Required action A » In the passage about Raids, which two features of the main game do Raids leave out?
Required action B » Extend the passage about Raids, picking up right after its last sentence.
### Given passage
When talking about the Raids, Smith reveals that, unlike the game's instanced Strike missions, Raids will take hours of player's time to complete. He wouldn't launch into too many specifics, but it sounds to me like Raids will task the team with going through a set series of objectives and only after they have completed them all will the team be rewarded...with cool loot of course.

Challenge also plays a factor in the raids, as the game increases in difficulty as the team goes on. In Strikes, for example, players jump into a mission with a certain level indicator and the experience stays at that difficulty. Raids, on the other hand, start at a base line level and ramp up from there.

“How do we make something that leverages all of the feelings of the raiding that we understand from a game like Warcraft or EverQuest: cooperation, relying on each other, teamwork, and how do you marry that with a game where you jump, shoot, have abilities, supers, grenades that you activate? How do we bring those things together, and then, on top of all that, create an activity where everyone in the activity has a job, they have a role?”

Raids also toss aside some of the handholding in the main game, specifically the waypoints and checkpoint system. That means players will not only have to be diligent about reviving teammates, but they'll have to explore.
######
### Excerpted data
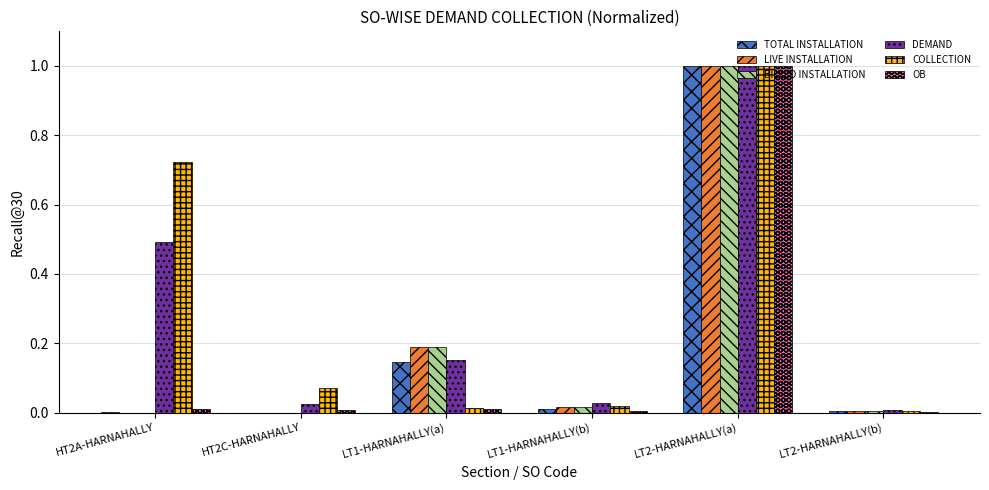

Is the value of BILLED INSTALLATION at LT1-HARNAHALLY(a) greater than the value of COLLECTION at HT2A-HARNAHALLY?

No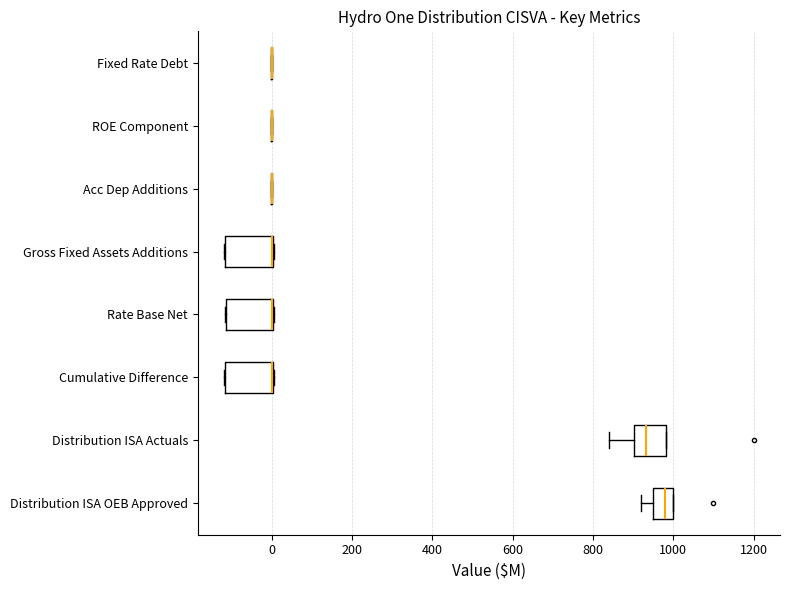

Reading bottom to top, read every box against the x-axis: the position of its median line, the range the box covers, and the ends of its whiskers. The values are not printed on the chart, so give them approximately, as read against the axis.

Distribution ISA OEB Approved: median 980, box 960 to 1000, whiskers 920 to 1000
Distribution ISA Actuals: median 940, box 900 to 980, whiskers 840 to 980
Cumulative Difference: median 0 (drawn on the box's right edge), box -120 to 0, whiskers -120 to 0
Rate Base Net: median 0 (drawn on the box's right edge), box -120 to 0, whiskers -120 to 0
Gross Fixed Assets Additions: median 0 (drawn on the box's right edge), box -120 to 0, whiskers -120 to 0
Acc Dep Additions: box collapsed to a line at 0, whiskers 0 to 0
ROE Component: box collapsed to a line at 0, whiskers 0 to 0
Fixed Rate Debt: box collapsed to a line at 0, whiskers 0 to 0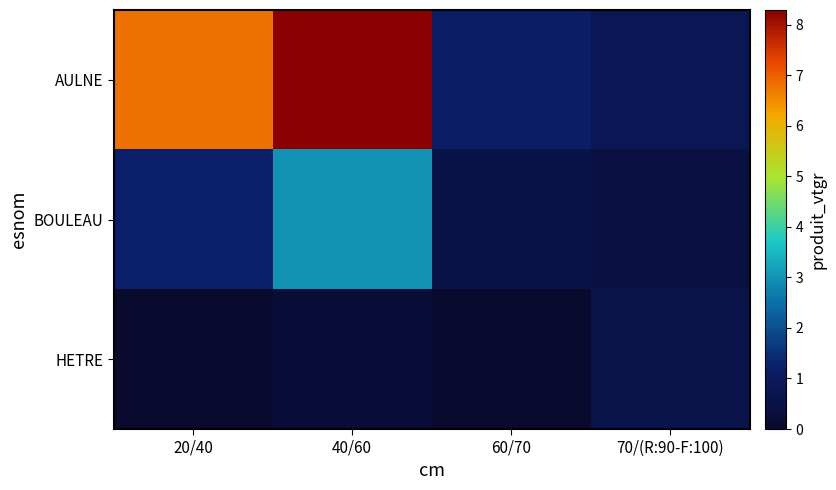

Which series has the largest total across all categories?

AULNE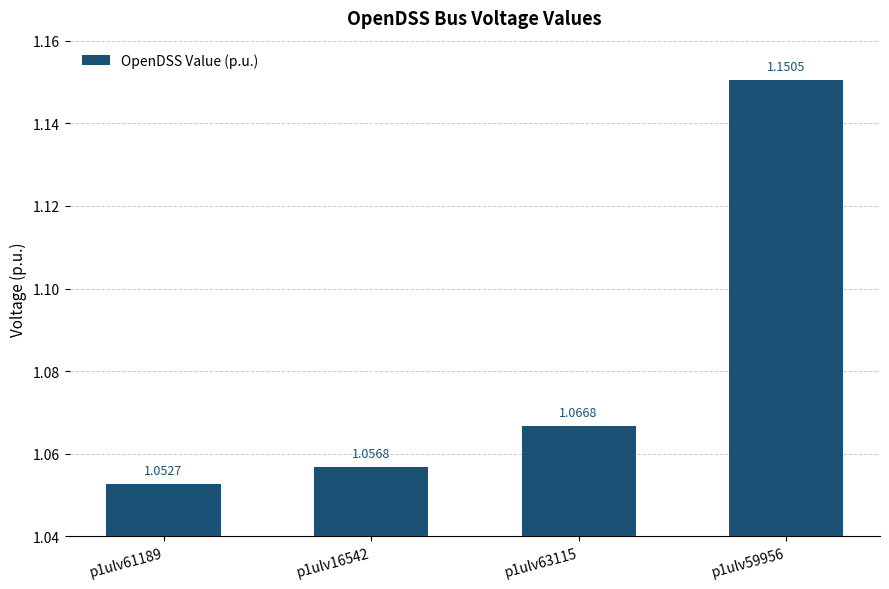

What position from the left is p1ulv59956?

4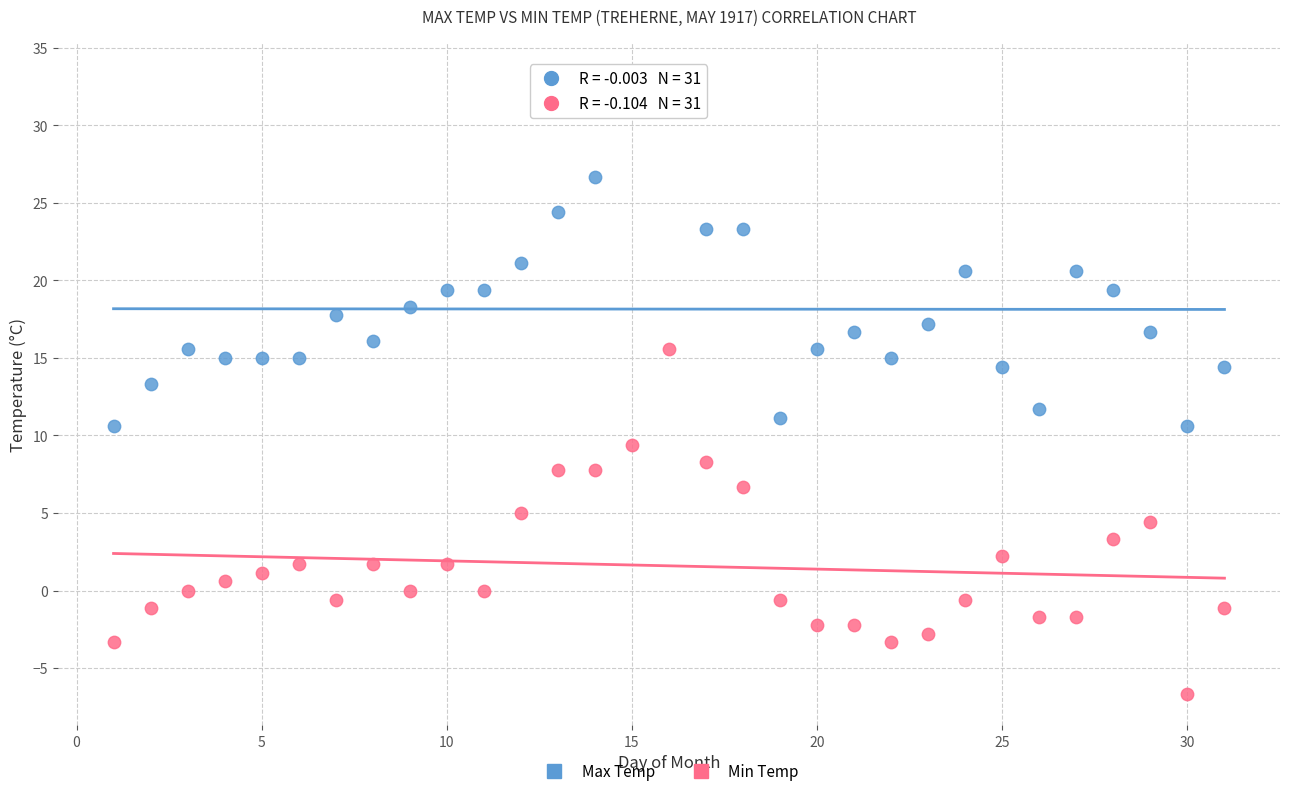

What are all the series names shown in the legend?

Max Temp, Min Temp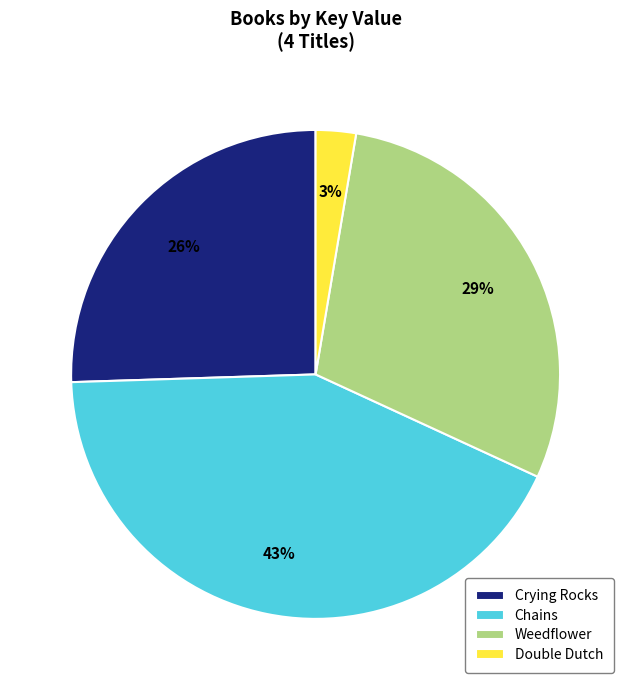

Rank the categories by value from highest to lowest.

Chains, Weedflower, Crying Rocks, Double Dutch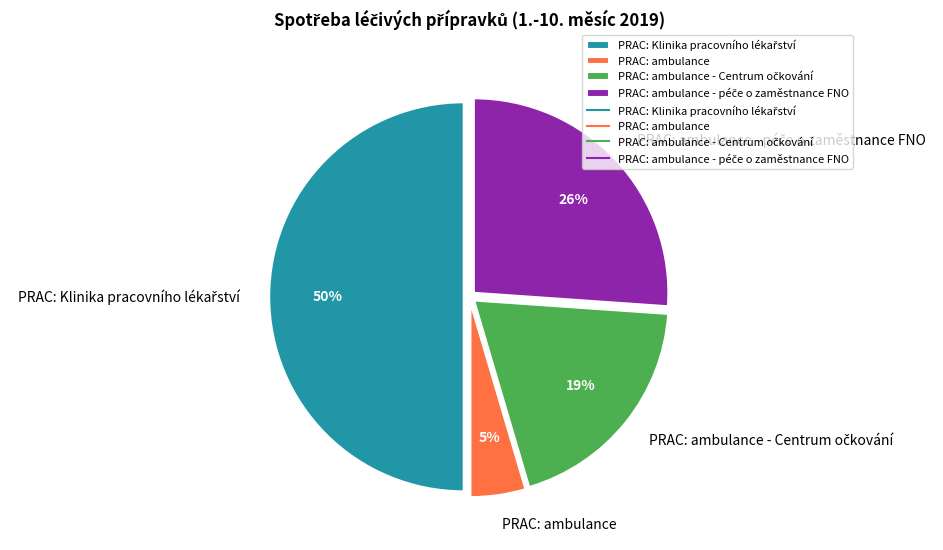

Which slice is the smallest?

PRAC: ambulance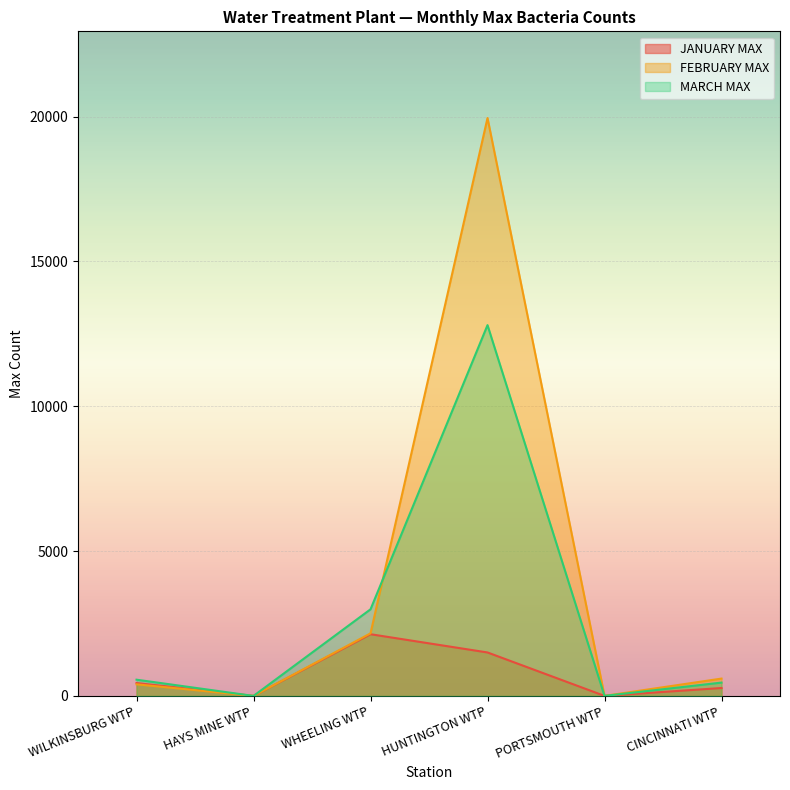

At PORTSMOUTH WTP, list the series in order from smallest to largest.

JANUARY MAX, FEBRUARY MAX, MARCH MAX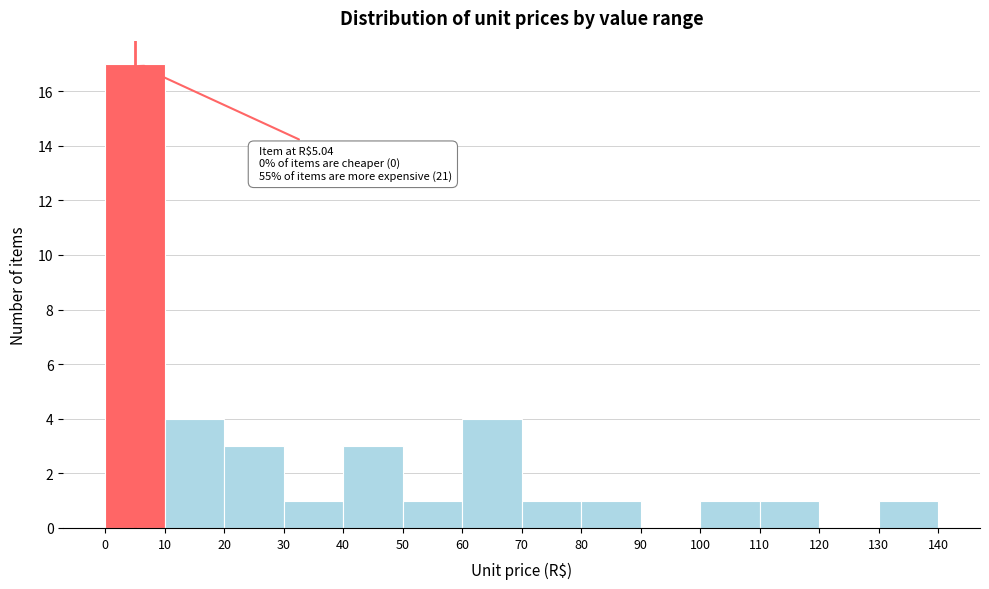

Which range on the x-axis has the tallest bar?

0 to 10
######
Task answer A » The waypoints and the checkpoint system.

Task answer B »
“Unlike a bunch of the other activities in Destiny, where you begin the activity — like let's say you pick the level-22 Strike playlist — everything in that activity is going to be level 22. It's going to be consistent. If you're level 26, you're going to have some relationship to it. You're going to be more powerful than that activity. In a raid, when the raid begins at level 25, it's not where it ends. Like part of going the raid is the journey of gearing up; building your arsenal to react to the situations that it's going to ask you to go through.”

From Smith's descriptions, it sounds like Destiny's Raids will hit a solid note for players, giving them plenty of endgame content. Talk of unique bosses with interesting abilities and new spins on familiar gameplay all sound well and good, but ultimately we just want something that draws us back in without retreading old territory. The beta showed us that Bungie knows how to deliver a solid shooter built in an interesting world, but the final game will tell us how deep the rabbit hole goes.

What do you think of Destiny's raids? How would you like to see Bungie keep the experience going after beating the "main story?"

Destiny releases September 9, 2014 for PS3, PS4, Xbox 360, and Xbox One.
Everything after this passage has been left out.